After doing some eq using the built-in parametric EQ of the sub and enabling Dynamic EQ, this is what it looks like:









With 1/12 smoothing, not too bad. Kinda like a house curve from 81db to 76db:









What am I doing wrong here?

Any advice is welcome. Thanks in advance.


----------



## Da Wiz (May 8, 2019)

Just for the record... I find "Audyssey suound" worse sounding than manual EQ with a $50 analog sound meter or a $150 USB microphone about 50% of the time. Sometimes remeasuring with slightly different mic positions will improve the sound, but sometimes that doesn't happen. So don't assume every Audyssey run will sound better than not using Audyssey... because Audyssey is not automatically better all the time. I would walk around the room making REW measurements through the bass to find out if your main seat is in a location that causes a suck-out at the main seat.

AND... if your AVR/processor has "high pass" and "low pass" filters for the subwoofer, make certain that the high-pass is set somewhere above 100 Hz... 150 to 200 is common. And if there is a low pass filter, make sure it is set to OFF or whatever the lowest value is. If the low pass filter is set to, say, 36 Hz, it will roll-off the signal going to the subwoofer starting at 36 Hz and getting weaker as the frequency gets lower. 

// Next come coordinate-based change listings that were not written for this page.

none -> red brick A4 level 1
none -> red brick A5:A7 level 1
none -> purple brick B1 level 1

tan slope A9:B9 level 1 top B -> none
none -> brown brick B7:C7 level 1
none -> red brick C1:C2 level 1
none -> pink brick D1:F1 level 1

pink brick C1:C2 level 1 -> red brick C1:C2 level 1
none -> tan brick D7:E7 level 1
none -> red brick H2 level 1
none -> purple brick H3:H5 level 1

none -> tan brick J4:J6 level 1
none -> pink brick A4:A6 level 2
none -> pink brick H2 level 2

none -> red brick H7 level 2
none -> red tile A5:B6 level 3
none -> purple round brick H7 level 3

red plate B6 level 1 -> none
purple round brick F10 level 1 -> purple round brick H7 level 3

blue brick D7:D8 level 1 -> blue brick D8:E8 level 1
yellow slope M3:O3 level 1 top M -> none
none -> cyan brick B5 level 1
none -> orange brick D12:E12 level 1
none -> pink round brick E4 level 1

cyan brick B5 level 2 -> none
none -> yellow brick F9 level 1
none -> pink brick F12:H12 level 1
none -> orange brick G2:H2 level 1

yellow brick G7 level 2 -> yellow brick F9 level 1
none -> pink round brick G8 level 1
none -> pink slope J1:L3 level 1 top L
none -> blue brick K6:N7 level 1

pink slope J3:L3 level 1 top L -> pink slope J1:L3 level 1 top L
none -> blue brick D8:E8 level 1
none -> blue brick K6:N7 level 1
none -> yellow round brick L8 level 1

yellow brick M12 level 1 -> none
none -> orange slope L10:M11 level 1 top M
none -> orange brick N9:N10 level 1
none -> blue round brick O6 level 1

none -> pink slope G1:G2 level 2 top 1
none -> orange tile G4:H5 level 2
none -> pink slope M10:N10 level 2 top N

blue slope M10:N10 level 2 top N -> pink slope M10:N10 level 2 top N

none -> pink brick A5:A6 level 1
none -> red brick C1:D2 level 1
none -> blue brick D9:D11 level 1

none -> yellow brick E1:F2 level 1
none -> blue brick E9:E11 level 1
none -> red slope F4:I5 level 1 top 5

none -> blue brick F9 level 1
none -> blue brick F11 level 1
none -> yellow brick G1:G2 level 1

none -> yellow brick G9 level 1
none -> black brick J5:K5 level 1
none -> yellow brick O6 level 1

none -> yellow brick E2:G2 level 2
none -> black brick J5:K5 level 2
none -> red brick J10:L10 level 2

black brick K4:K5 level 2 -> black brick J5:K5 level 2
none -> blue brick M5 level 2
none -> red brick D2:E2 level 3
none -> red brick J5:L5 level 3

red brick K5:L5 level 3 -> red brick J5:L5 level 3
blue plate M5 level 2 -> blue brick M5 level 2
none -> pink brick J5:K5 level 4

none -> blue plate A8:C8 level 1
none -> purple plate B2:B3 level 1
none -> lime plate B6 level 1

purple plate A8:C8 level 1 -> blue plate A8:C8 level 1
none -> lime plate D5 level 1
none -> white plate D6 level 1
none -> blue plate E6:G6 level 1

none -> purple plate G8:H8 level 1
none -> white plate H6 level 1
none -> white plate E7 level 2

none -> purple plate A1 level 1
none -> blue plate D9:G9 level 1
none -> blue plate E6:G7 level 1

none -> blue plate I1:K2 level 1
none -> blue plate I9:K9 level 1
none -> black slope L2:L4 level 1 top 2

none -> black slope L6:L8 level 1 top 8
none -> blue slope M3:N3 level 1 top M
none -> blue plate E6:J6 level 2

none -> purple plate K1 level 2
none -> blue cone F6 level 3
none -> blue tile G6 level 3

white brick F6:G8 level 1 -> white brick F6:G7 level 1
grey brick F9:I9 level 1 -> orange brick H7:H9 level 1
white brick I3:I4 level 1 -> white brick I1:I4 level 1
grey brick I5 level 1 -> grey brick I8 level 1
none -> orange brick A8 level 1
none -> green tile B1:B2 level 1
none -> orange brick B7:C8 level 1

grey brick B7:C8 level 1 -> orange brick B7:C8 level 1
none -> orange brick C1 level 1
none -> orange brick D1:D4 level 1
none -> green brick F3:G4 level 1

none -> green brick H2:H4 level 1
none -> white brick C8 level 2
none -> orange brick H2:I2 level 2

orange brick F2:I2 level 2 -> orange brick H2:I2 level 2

Either of these issues can limit the low bass capability. Also... ZERO port plugs will provide the lowest frequencies but the highest distortion. Many people find that leaving 1 port open and 1 port closed provides a good compromise for deep bass and low distortion.


----------



## RichardTS (May 15, 2014)

I have had total Audyssey failures resulting in zero bass. Every single time it was microphone placement. I now use a tight mic array very similar to that shown in the Denon manual-rectangular about 6’ on the long dimension and 2’-3’ centered on the listening position. Almost always get smooth, accurate bass. I have done this in 3 houses with completely different and complex wall arrangements. If more bass is needed (almost never) I can tweak it with sub levels either through the app or with the level knob on the sub.

Equalizing with Audyssey also sets group delay which cannot be done with a simple level analysis. Note that Audessey is setting the distance using actual sound arrival which may not be the same as physically measured.

So I recommend sticking close to the manual. My success may also be related to being an old high ender using amps with no tone controls (dead flat).

Accurate sound is not always what you think it is and your mileage may vary.


----------



## theJman (Mar 3, 2012)

Once it was switched to 1/12 - what most people use - the results look very solid if that's the MLP. The dip around 45Hz prior to the change in smoothing was ugly though, that's a huge null.


----------